- EIA sees wind and solar energy as expanding their clout in the US energy generation mix by 2050, fastest than any other source
- Battery storage specifically will complement solar that otherwise could be curtailed, thus bringing down share of non-renewables during peak hours
- PV costs decline more slowly following near‐term pandemic impacts, supply constraints, and trade restrictions, which will have lasting effects through the projection period
Through 2050, the US will see wind and solar giving a stiff competition to natural gas becoming largest electricity generation sources in the country, driven by incentives and declining technology costs. Yet petroleum and natural gas are expected to remain the most-consumed sources of energy, according to the Annual Energy Outlook 2022 with projections to 2050 (AEO2022), released by the Energy Information Administration (EIA).
An annual feature from the EIA to cover trends and projections for energy use and supply, the report deliberates on the American energy scenario under reference case which is based on current laws and regulations—pitting them against other side cases including low renewables cost case and high renewables cost case.
As coal and nuclear generating capacity retires in the country, it will be increasingly replaced by wind and solar technologies, complemented by battery storage which is likely to lead to a reduction of natural gas- and oil-fired generation during peak hours.
Battery storage will capture solar energy that may otherwise be curtailed and thus helps improve its prospects while also reducing non-renewable generation to meet peak electric demand.
In a reference case, onsite energy generation, largely from solar PV will grow at an average annual rate of 6.1%, despite the slow decline in PV system costs than in the past. “PV costs decline more slowly following near‐term pandemic impacts and related supply constraints on materials needed to manufacture PV panels, as well as restrictions for certain PV panel imports, both of which have lasting effects through the projection period,” reads the report.

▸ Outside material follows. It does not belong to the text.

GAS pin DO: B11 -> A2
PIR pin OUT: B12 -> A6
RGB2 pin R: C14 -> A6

Still, distributed generation is anticipated to supply 8% of electricity consumed by the residential segment and 6% of that used by commercial building in 2050, despite declining electricity prices. Altogether, onsite solar PV systems for residential, commercial and industrial (C&I) segments will account for more than 8% of total electricity generation by 2050.

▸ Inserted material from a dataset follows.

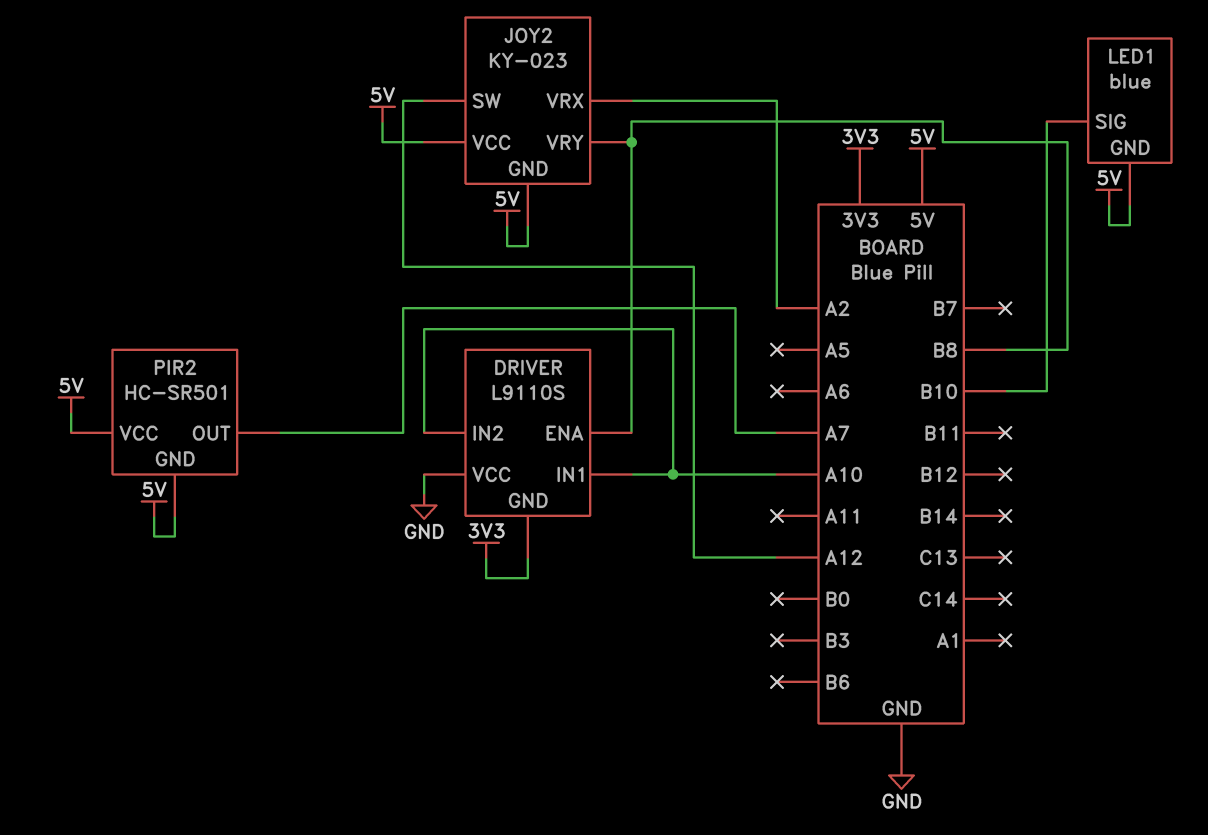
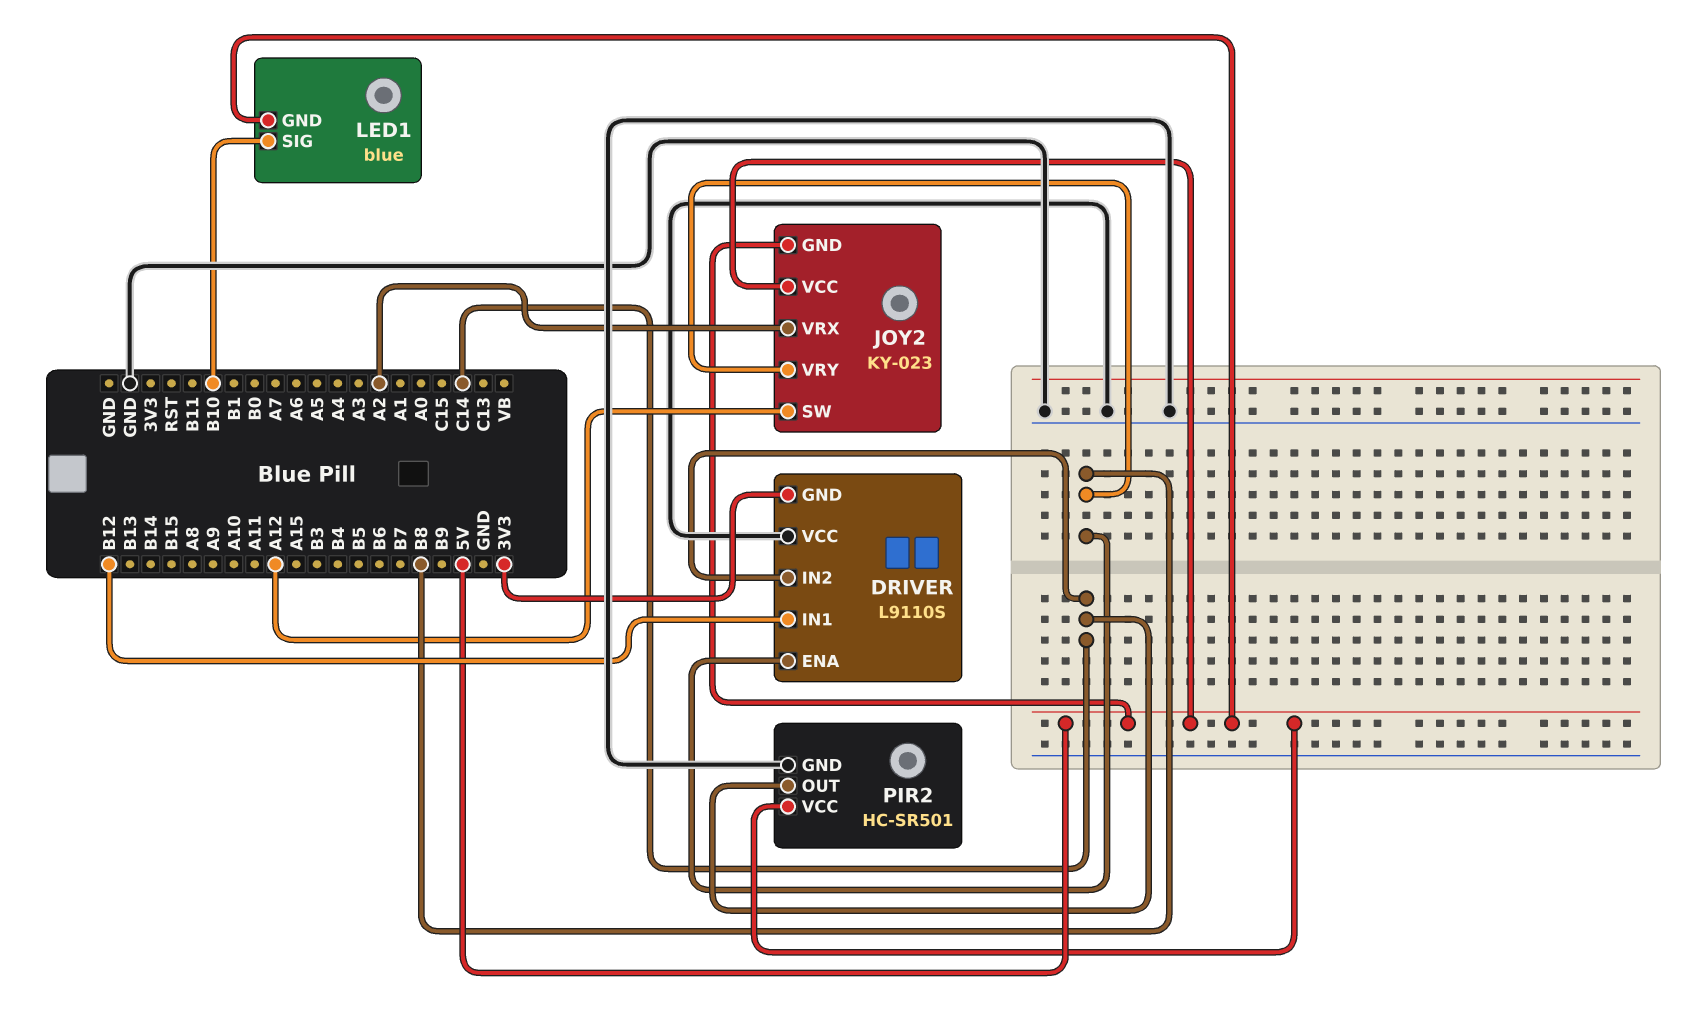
DRIVER pin IN1: A10 -> B12
DRIVER pin IN2: A10 -> C14
PIR2 pin GND: 5V -> GND
PIR2 pin OUT: A7 -> C14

During the period between 2021 and 2050, the share of renewables in the national electricity mix more than doubles, with wind growing more than any other renewable technology between 2021 through 2024. At the end of 2024 when the Production Tax Credit (PTC) phases out, unless increased, it will be solar that will account for almost 3 quarters of the increase for renewable energy.
Yet, the analysts see policy support as essential to encourage growth of renewables along with technological advancements.

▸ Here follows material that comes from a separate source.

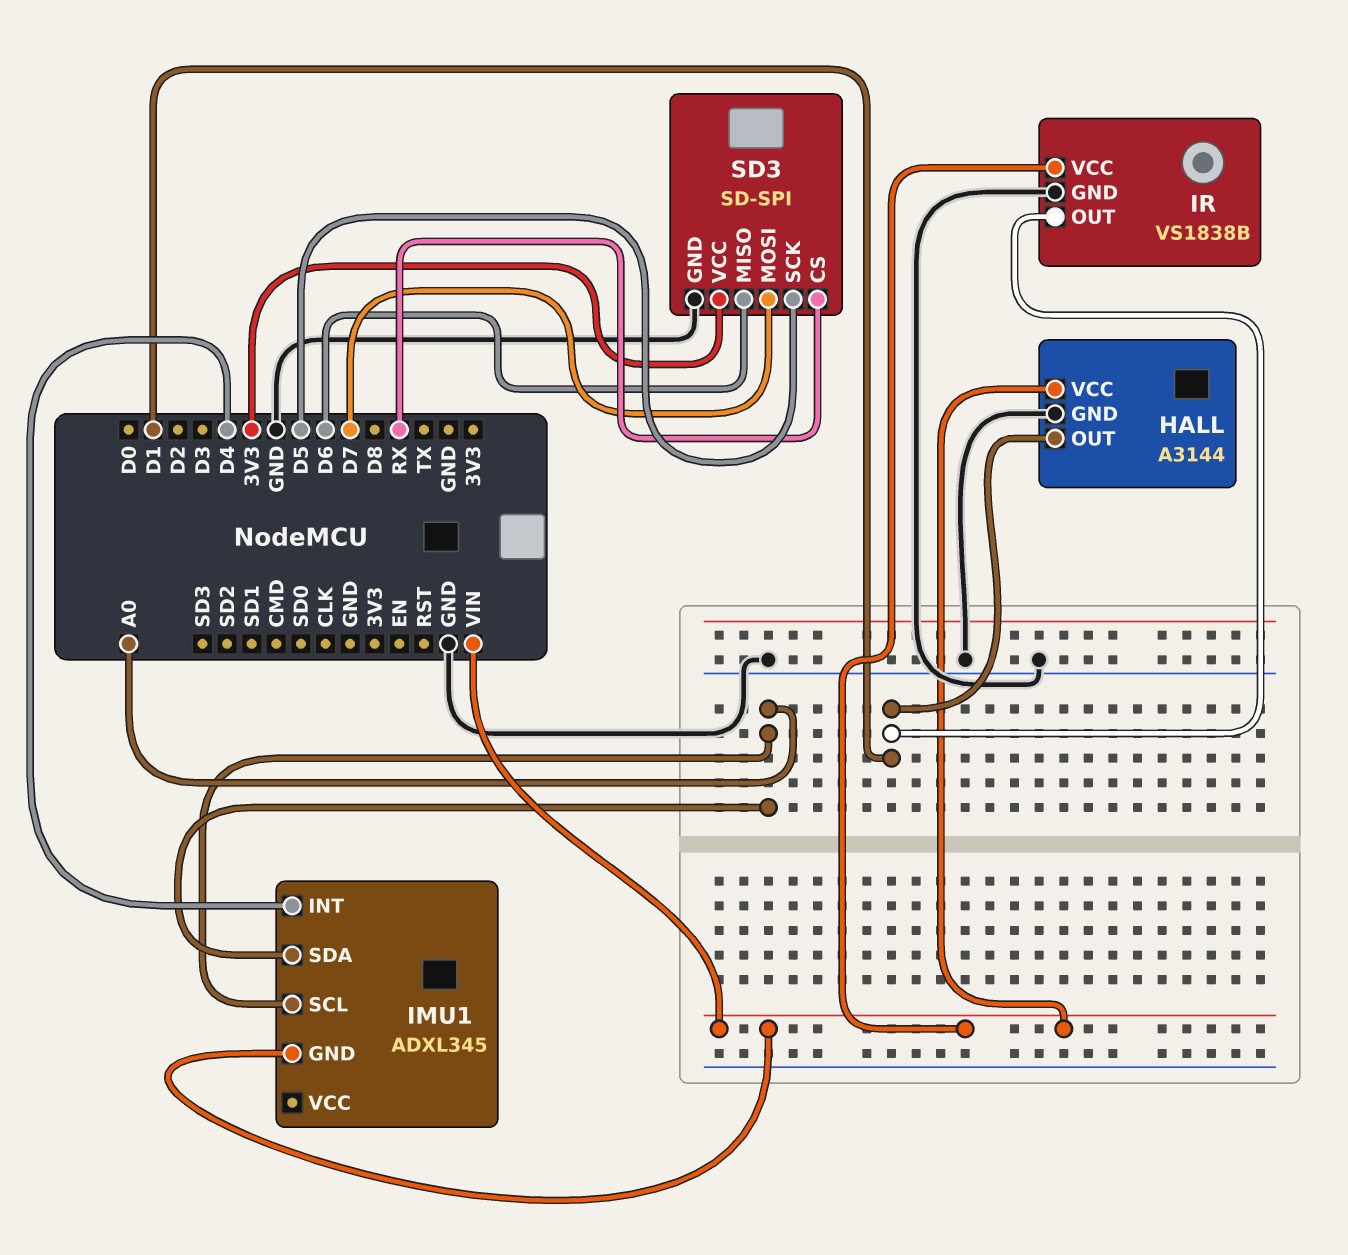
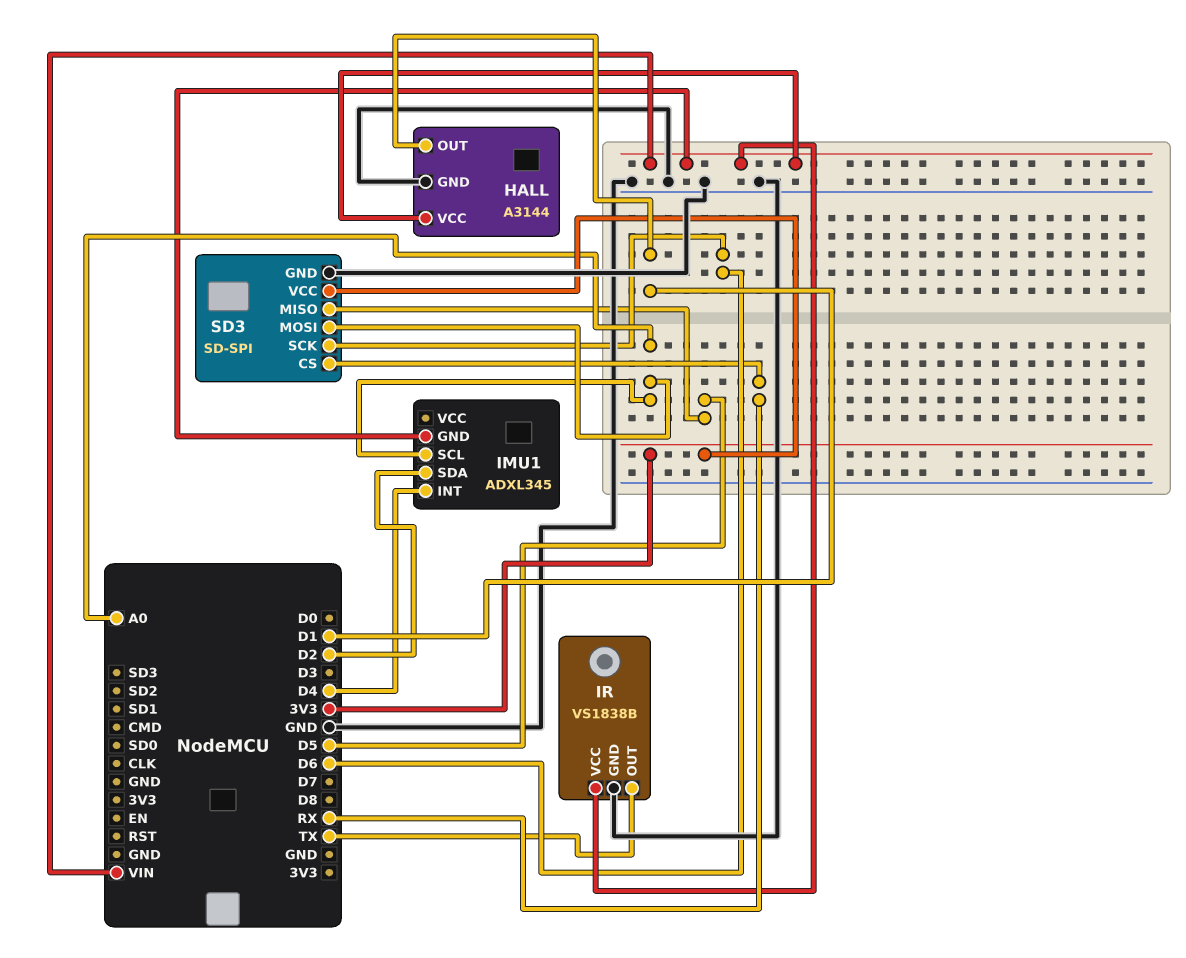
IMU1 pin SDA: A0 -> D2
IR pin OUT: D1 -> TX
SD3 pin MISO: D6 -> D5
SD3 pin MOSI: D7 -> A0
SD3 pin SCK: D5 -> D6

“Our baseline case projects that, without changes in laws and regulations, improvements in energy efficiency will slow the pace of growth in U.S. energy consumption, and technological progress and greater resource development will increase energy supply,” said EIA Acting Administrator Steve Nalley.
A narrative of the report can be viewed for free on EIA’s website.
According to the US Department of Energy (DOE), there is potential for solar energy to claim 40% of the national electricity mix by 2035 without raising prices (see US Wants 40% Electricity From Solar By 2035).